The news bulletins led last night with the grim news that daily Covid cases in the UK passed the 100,000 threshold. Concern has been intensifying that the Omicron situation is spiralling. But hold on, don’t go away, what’s that? It’s… it’s… good news on Omicron. Two academic studies just out suggest that the South Africans knew what they were talking about. The Omicron variant seems to be milder after all.
A study by Edinburgh and Stirling Universities of data in Scotland estimates Omicron is associated with a two-thirds reduction in the risk of hospitalisation compared with Delta.
And a report from the team at Imperial suggests that you are 15-20% less likely to need any hospitalisation at all, and 40-45% less likely to require hospitalisation requiring a stay of one or more nights with Omicron compared to the Delta variant. If you’ve had a previous variant, you are 50-60% less likely to be hospitalised. Getting boosted helps too.
This follows Politico revealing that the UK Health Security Agency is set to publish real-world data before Christmas which comes to a similar conclusion: Britons who fall sick with Omicron are less likely to become severely ill. (Though, given the strain’s increased transmissibility, it’s still crucial to establish if Omicron is mild enough to avoid causing large numbers of hospitalisations, and there’s the question of workers having to isolate causing supply chain trouble.)
We still don’t know if Omicron is intrinsically less virulent than the Delta strain. It may well be that its reduced severity is down to the higher levels of immunity at this later stage in the pandemic.
Around 95% of our adult population is now thought to have some immunity to the virus either through infection or vaccination or both, according to the Office for National Statistics.
Research by the LSHTM suggests Britain’s high levels of immunity means we entered the winter with the smallest pool of vulnerable people in Europe.
In more good news, the self-isolation period for those who test positive with the virus has been cut from ten days to seven, meaning an estimated 280,000 individuals, who were set to spend Christmas day alone in isolation, are now free to celebrate with loved ones.
Crucially, the shorter self-isolation period will ease staff shortages in hospitals. At the end of last week, some 4,700 NHS staff in London were off work – up 140 per cent on the previous seven days – attributed to widespread infection. The Rail Delivery Group has also welcomed the announcement which will enable train drivers to get back to work quicker.

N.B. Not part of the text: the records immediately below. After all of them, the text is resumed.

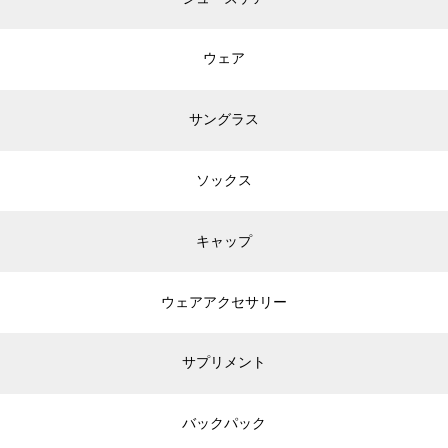
ウェア
サングラス
ソックス
キャップ
ウェアアクセサリー
サプリメント
バックパック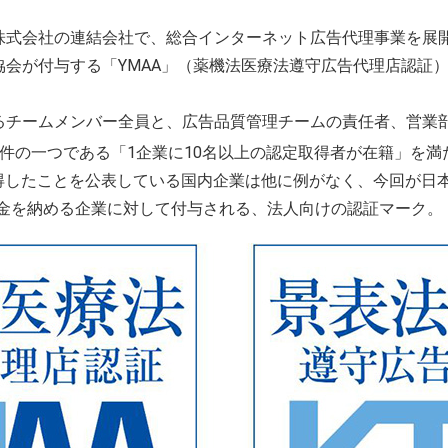
式会社の連結会社で、総合インターネット広告代理事業を展開す
格協会が付与する「YMAA」（薬機法医療法遵守広告代理店認証
るチームメンバー全員と、広告品質管理チームの責任者、営業部門
件の一つである「1企業に10名以上の認定取得者が在籍」を満
取得したことを公表している国内企業は他に例がなく、今回が日
賛金を納める企業に対して付与される、法人向けの認証マーク。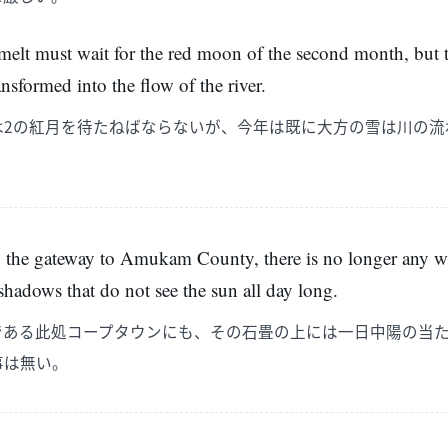
melt must wait for the red moon of the second month, but t
nsformed into the flow of the river.
は2の紅月を待たねばならないが、今年は既に大方の雪は川の流
the gateway to Amukam County, there is no longer any wh
 shadows that do not see the sun all day long.
である此処コープタウンにも、その石畳の上には一日中陽の当
事は無い。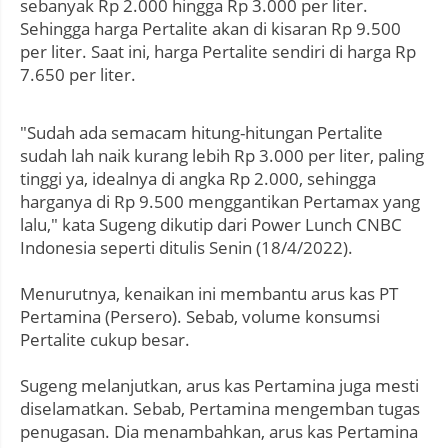
sebanyak Rp 2.000 hingga Rp 3.000 per liter.
Sehingga harga Pertalite akan di kisaran Rp 9.500
per liter. Saat ini, harga Pertalite sendiri di harga Rp
7.650 per liter.
"Sudah ada semacam hitung-hitungan Pertalite
sudah lah naik kurang lebih Rp 3.000 per liter, paling
tinggi ya, idealnya di angka Rp 2.000, sehingga
harganya di Rp 9.500 menggantikan Pertamax yang
lalu," kata Sugeng dikutip dari Power Lunch CNBC
Indonesia seperti ditulis Senin (18/4/2022).
Menurutnya, kenaikan ini membantu arus kas PT
Pertamina (Persero). Sebab, volume konsumsi
Pertalite cukup besar.
Sugeng melanjutkan, arus kas Pertamina juga mesti
diselamatkan. Sebab, Pertamina mengemban tugas
penugasan. Dia menambahkan, arus kas Pertamina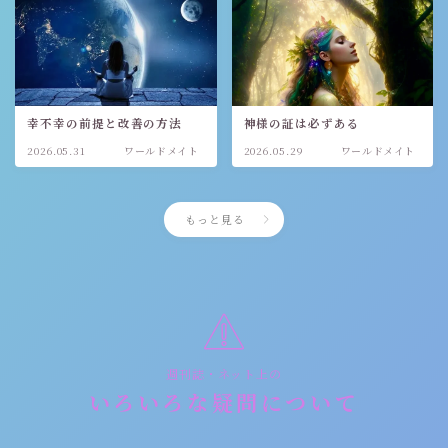
幸不幸の前提と改善の方法
神様の証は必ずある
2026.05.31
ワールドメイト
2026.05.29
ワールドメイト
もっと見る
週刊誌・ネット上の
いろいろな疑問について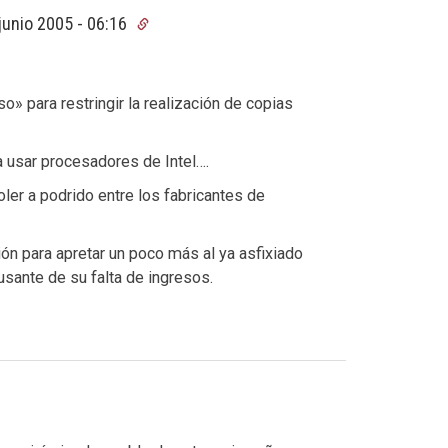
junio 2005 - 06:16
o» para restringir la realización de copias
 usar procesadores de Intel….
ler a podrido entre los fabricantes de
ión para apretar un poco más al ya asfixiado
usante de su falta de ingresos.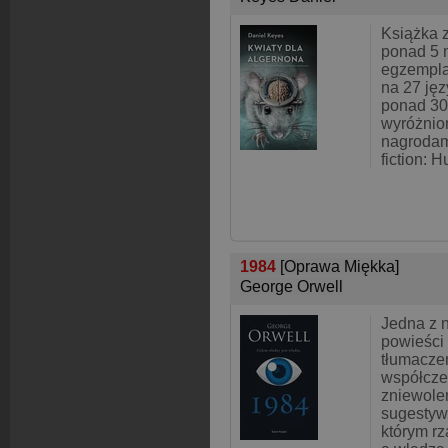
Książka 
ponad 5 
egzempla
na 27 ję
ponad 30 
wyróżnio
nagrodam
fiction: 
1984
[Oprawa Miękka]
George Orwell
Jedna z n
powieści
tłumacze
współcze
zniewolen
sugestyw
którym rz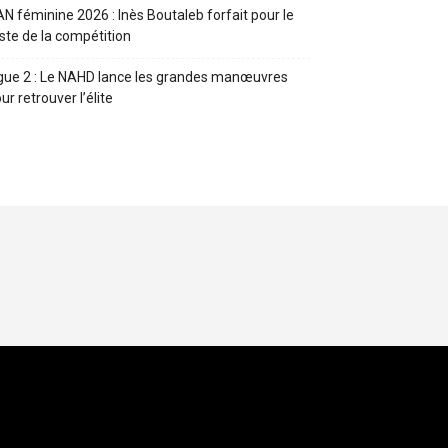
N féminine 2026 : Inès Boutaleb forfait pour le
ste de la compétition
gue 2 : Le NAHD lance les grandes manœuvres
ur retrouver l’élite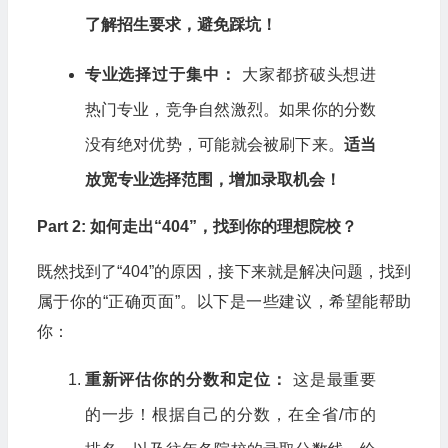
了解招生要求，避免踩坑！
专业选择过于集中：
大家都挤破头想进
热门专业，竞争自然激烈。如果你的分数
没有绝对优势，可能就会被刷下来。
适当
放宽专业选择范围，增加录取机会！
Part 2: 如何走出“404”，找到你的理想院校？
既然找到了“404”的原因，接下来就是解决问题，找到
属于你的“正确页面”。以下是一些建议，希望能帮助
你：
重新评估你的分数和定位：
这是最重要
的一步！根据自己的分数，在全省/市的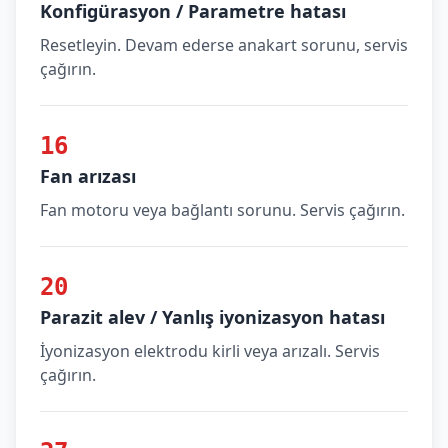
Konfigürasyon / Parametre hatası
Resetleyin. Devam ederse anakart sorunu, servis
çağırın.
16
Fan arızası
Fan motoru veya bağlantı sorunu. Servis çağırın.
20
Parazit alev / Yanlış iyonizasyon hatası
İyonizasyon elektrodu kirli veya arızalı. Servis
çağırın.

Last week, 5.2% of trains in the UK were cancelled, compared to an average of 2.9%, because of sick staff.
New daily Omicron infections reached their highest level yet on Wednesday. However, in London, after a rapid rise in the past fortnight, cases appear to be plateauing. And, as Professor Paul Hunter, an infectious diseases specialist at the University of East Anglia, points out, SAGE’s recent predictions are already proving to be overly gloomy. Last week, it suggested that infections of Omicron were doubling every two days. If correct, that would have meant 200,000 confirmed daily cases on Monday. In reality, the reported figure was just over 91,000.